__Work to be completed__
Look through the records, and wherever the string "background" turns up, copy out that line.

__Information supplied__
____________________
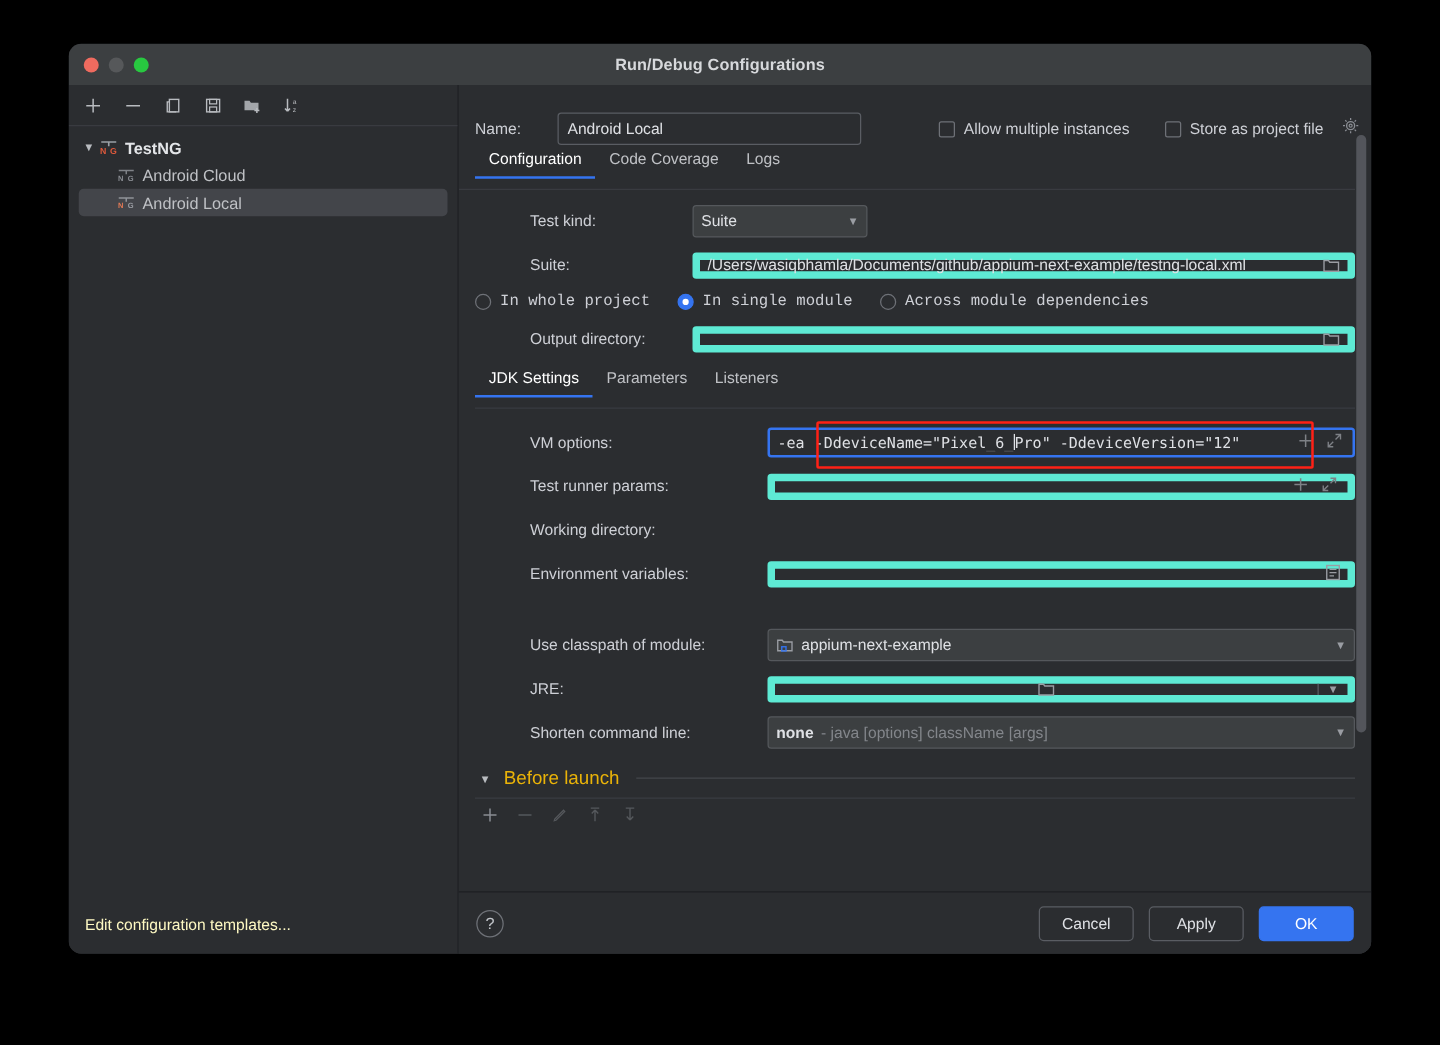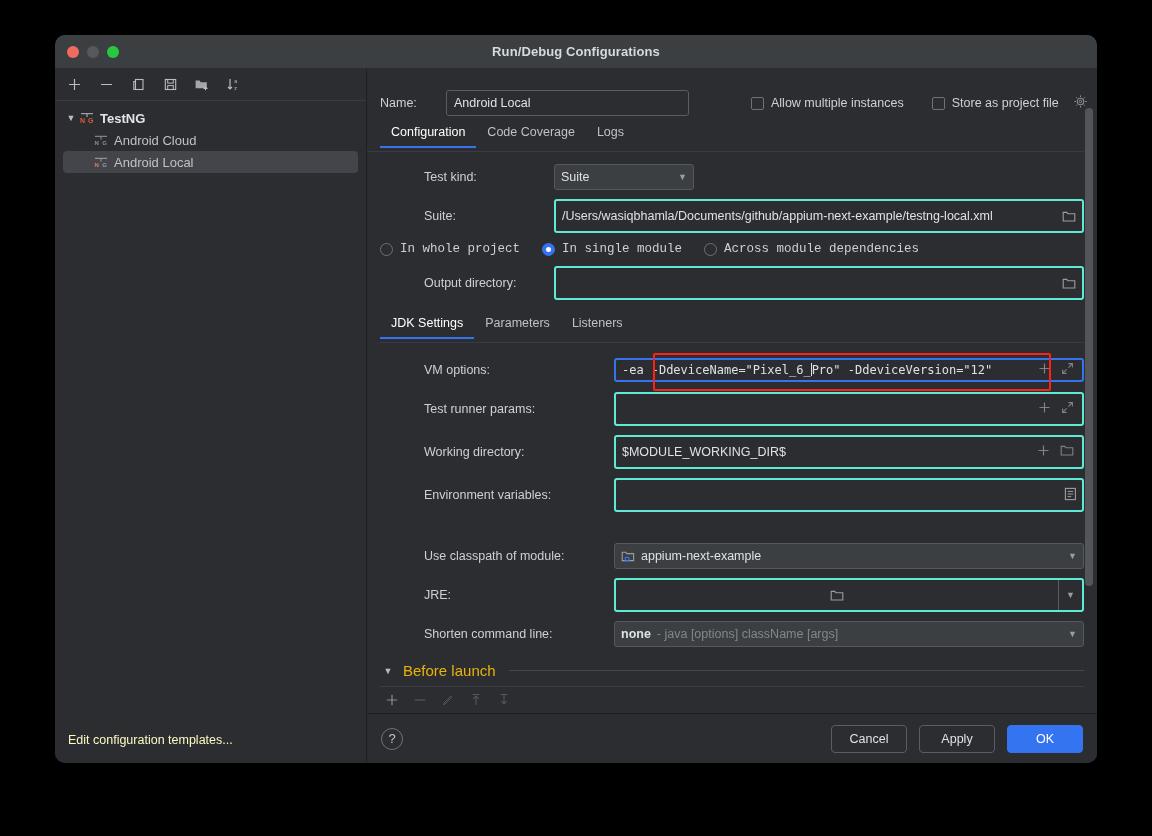--- a/index.html
+++ b/index.html
@@ -114,43 +114,43 @@
   #cb-allow { margin-left: 62px; }
   #cb-store { margin-left: 28px; }
   .cbox {
     width: 13px; height: 13px; border: 1px solid #6e7177;
     border-radius: 2px; background: #2b2d30; flex: 0 0 13px;
   }
   .gear { margin-left: 7px; color: #8a8d93; }
 
   
   .tabrow {
-    display: flex; align-items: center; gap: 0;
+    display: flex; align-items: flex-start; gap: 0;
     padding-left: 13px; height: 32px;
     border-bottom: 1px solid #393b40;
     margin-right: 13px;
   }
   .tab {
     font-size: 12.5px; color: #bfc1c5; padding: 0 11px 8px 11px;
     position: relative; cursor: default;
   }
   .tab.active { color: #ffffff; }
   .tab.active::after {
     content: ""; position: absolute; left: 0; right: 0; bottom: -1px;
     height: 2px; background: #3574f0;
   }
 
   
   #panel { padding: 12px 13px 0 13px; }
   .row { display: flex; align-items: center; margin-bottom: 9px; min-height: 26px; margin-left: 44px; }
   .row-label { font-size: 12.5px; color: #ced0d6; flex: 0 0 auto; }
 
   .field {
-    height: 34px; background: #2b2d30;
-    border: 2px solid #5eead4; border-radius: 3px;
+    height: 21px; background: #2b2d30;
+    border: 6px solid #5eead4; border-radius: 3px;
     display: flex; align-items: center; padding: 0 6px;
     font-size: 12.5px; color: #dfe1e5; position: relative;
   }
   .combo {
     height: 26px; background: #3c3f41; border: 1px solid #55585c;
     border-radius: 3px; display: flex; align-items: center;
     padding: 0 6px; font-size: 12.5px; color: #dfe1e5;
   }
   .caret { margin-left: auto; color: #9a9da3; font-size: 9px; }
   .fld-icon { color: #9a9da3; margin-left: 6px; display: flex; align-items: center; }
@@ -452,35 +452,20 @@
                   <svg width="13" height="13" viewBox="0 0 13 13">
                       <path d="M7.4 1.6h4v4M11.4 1.6l-4 4M5.6 11.4h-4v-4M1.6 11.4l4-4" stroke="currentColor" stroke-width="1.1" fill="none"></path>
                     </svg>
                 </span>
               </span>
             </div>
           </div>
 
           <div class="row">
             <span class="row-label" style="width:190px">Working directory:</span>
-            <div class="field" style="flex:1 1 auto;padding-right:0">
-              <span style="white-space:nowrap;overflow:hidden">$MODULE_WORKING_DIR$</span>
-              <span class="plusexp" style="margin-left:auto">
-                <span>
-                  <svg width="13" height="13" viewBox="0 0 13 13">
-                      <path d="M6.5 1.5v10M1.5 6.5h10" stroke="currentColor" stroke-width="1.2" fill="none"></path>
-                    </svg>
-                </span>
-                <span>
-                  <svg width="14" height="13" viewBox="0 0 14 13">
-                      <path d="M1.2 2.4h3.6l1 1.4h7v7.2h-11.6z" stroke="currentColor" fill="none" stroke-width="1.1"></path>
-                    </svg>
-                </span>
-              </span>
-            </div>
           </div>
 
           <div class="row">
             <span class="row-label" style="width:190px">Environment variables:</span>
             <div class="field" style="flex:1 1 auto;padding-right:5px">
               <span style="white-space:nowrap;overflow:hidden"></span>
               <span id="envvar-icon" style="margin-left:auto">
                 <svg width="13" height="14" viewBox="0 0 13 14">
                     <rect x="1.4" y="1.4" width="10" height="11.2" stroke="currentColor" fill="none" stroke-width="1.1"></rect>
                     <path d="M3.6 4.4h5.6M3.6 7h5.6M3.6 9.6h3.6" stroke="currentColor" stroke-width="1"></path>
____________________
__Task result__
     border-radius: 2px; background: #2b2d30; flex: 0 0 13px;
     height: 2px; background: #3574f0;
-    height: 34px; background: #2b2d30;
+    height: 21px; background: #2b2d30;
     height: 26px; background: #3c3f41; border: 1px solid #55585c;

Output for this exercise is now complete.